● Exercise directions
Extract every line of text from the records below without altering a single character, and leave the pictures out of your answer.

= = =

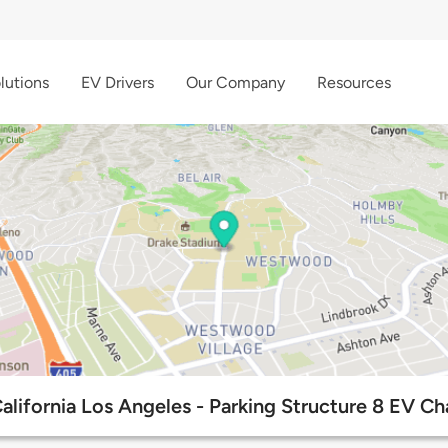
lutions
EV Drivers
Our Company
Resources
California Los Angeles - Parking Structure 8 EV Ch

= = =

● Output
lutions
EV Drivers
Our Company
Resources
California Los Angeles - Parking Structure 8 EV Ch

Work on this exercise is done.